#### Data for analysis

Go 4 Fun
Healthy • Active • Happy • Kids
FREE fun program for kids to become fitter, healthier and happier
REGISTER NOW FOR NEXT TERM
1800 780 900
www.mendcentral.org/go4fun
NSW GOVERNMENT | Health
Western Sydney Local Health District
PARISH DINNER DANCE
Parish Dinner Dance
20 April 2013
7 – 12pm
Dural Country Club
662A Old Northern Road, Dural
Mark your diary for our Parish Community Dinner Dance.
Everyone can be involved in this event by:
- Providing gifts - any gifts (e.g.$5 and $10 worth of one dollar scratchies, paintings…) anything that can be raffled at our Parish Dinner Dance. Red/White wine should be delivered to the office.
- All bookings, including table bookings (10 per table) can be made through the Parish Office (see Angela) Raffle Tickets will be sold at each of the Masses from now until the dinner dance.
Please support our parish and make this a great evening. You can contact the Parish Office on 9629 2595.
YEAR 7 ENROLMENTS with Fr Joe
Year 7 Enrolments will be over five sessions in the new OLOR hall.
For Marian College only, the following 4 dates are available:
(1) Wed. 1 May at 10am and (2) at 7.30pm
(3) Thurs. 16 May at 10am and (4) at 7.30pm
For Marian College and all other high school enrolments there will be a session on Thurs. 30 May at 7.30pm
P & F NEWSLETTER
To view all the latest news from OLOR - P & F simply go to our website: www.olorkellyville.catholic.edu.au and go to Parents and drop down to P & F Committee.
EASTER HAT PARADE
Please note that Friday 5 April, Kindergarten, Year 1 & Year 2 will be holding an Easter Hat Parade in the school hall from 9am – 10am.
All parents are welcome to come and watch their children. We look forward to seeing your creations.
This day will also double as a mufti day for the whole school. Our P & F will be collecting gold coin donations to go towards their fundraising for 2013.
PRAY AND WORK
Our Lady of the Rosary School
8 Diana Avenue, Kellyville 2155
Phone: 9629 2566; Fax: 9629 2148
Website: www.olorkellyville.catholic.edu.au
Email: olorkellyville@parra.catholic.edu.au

########
#### Data for analysis

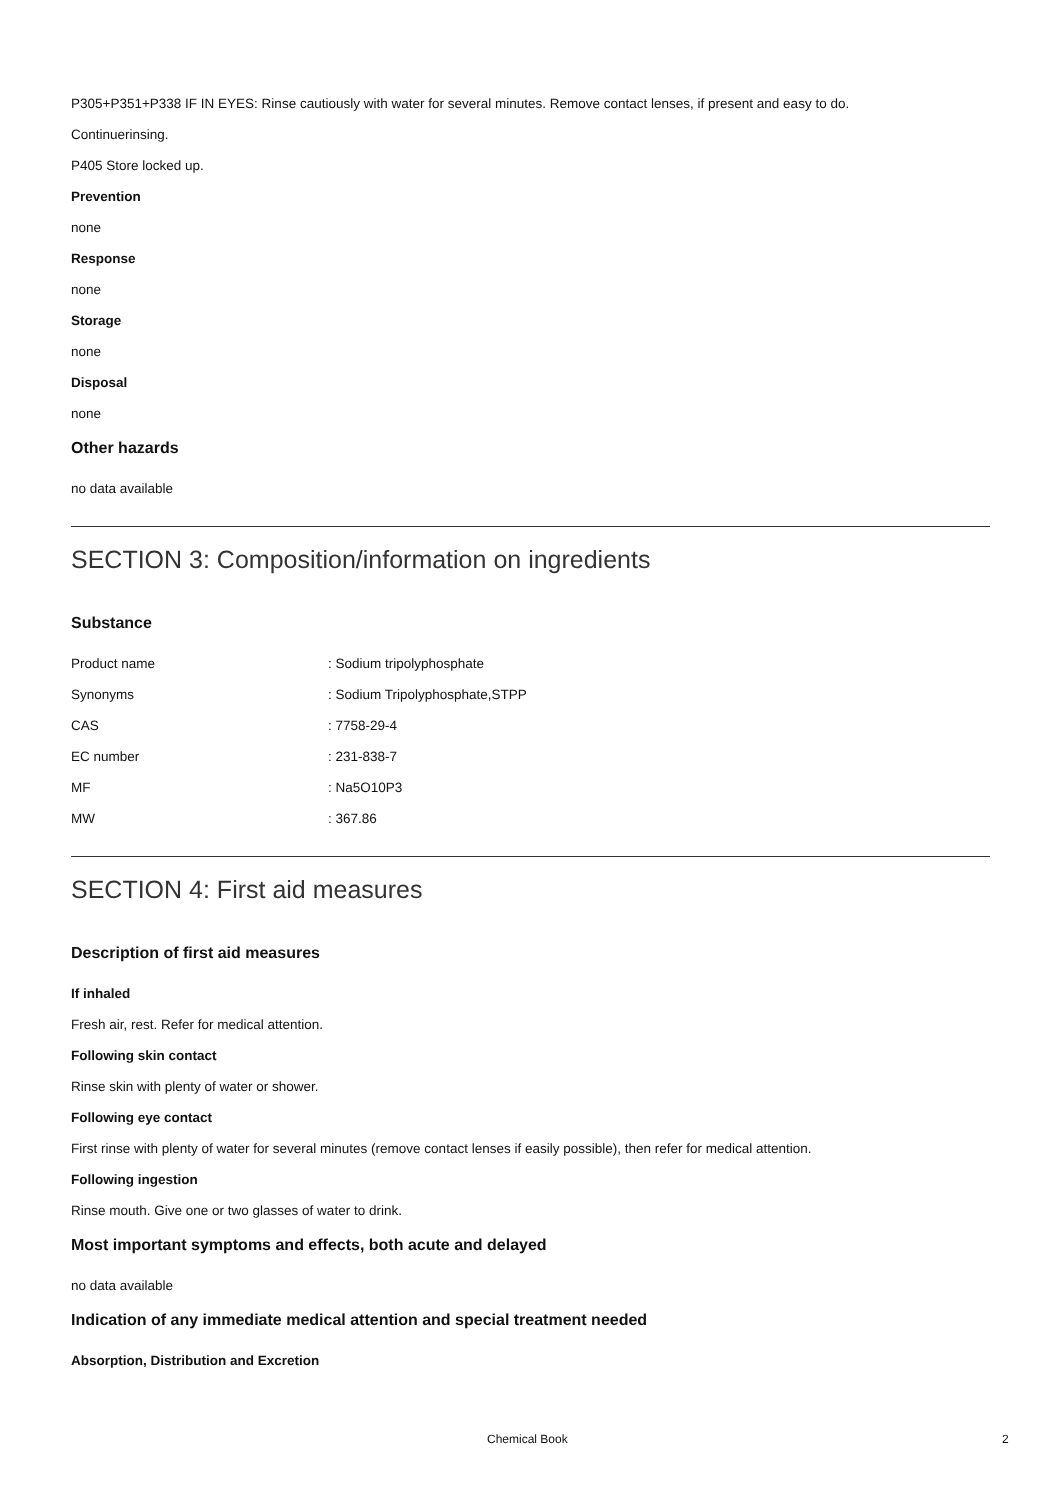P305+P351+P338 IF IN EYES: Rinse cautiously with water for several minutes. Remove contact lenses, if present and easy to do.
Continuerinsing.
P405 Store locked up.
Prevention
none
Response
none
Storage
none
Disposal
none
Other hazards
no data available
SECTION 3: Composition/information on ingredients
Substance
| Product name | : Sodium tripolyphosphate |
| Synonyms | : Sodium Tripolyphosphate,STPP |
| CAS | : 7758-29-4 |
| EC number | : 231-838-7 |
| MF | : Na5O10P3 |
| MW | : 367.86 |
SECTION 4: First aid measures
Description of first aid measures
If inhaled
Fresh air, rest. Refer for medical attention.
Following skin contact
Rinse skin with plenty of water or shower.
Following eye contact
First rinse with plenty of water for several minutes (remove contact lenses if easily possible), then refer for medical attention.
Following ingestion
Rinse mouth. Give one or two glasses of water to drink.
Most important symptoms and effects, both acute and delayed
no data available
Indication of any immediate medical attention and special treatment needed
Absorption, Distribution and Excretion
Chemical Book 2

########

▶ _Description of the task_:
Please, from the material above, copy only the lines from the line with "To view all" up to and including the line with "Phone: 9629 2566; Fax: 9629 2148", exactly as written.

▶ _Answer to this exercise_:
To view all the latest news from OLOR - P & F simply go to our website: www.olorkellyville.catholic.edu.au and go to Parents and drop down to P & F Committee.
EASTER HAT PARADE
Please note that Friday 5 April, Kindergarten, Year 1 & Year 2 will be holding an Easter Hat Parade in the school hall from 9am – 10am.
All parents are welcome to come and watch their children. We look forward to seeing your creations.
This day will also double as a mufti day for the whole school. Our P & F will be collecting gold coin donations to go towards their fundraising for 2013.
PRAY AND WORK
Our Lady of the Rosary School
8 Diana Avenue, Kellyville 2155
Phone: 9629 2566; Fax: 9629 2148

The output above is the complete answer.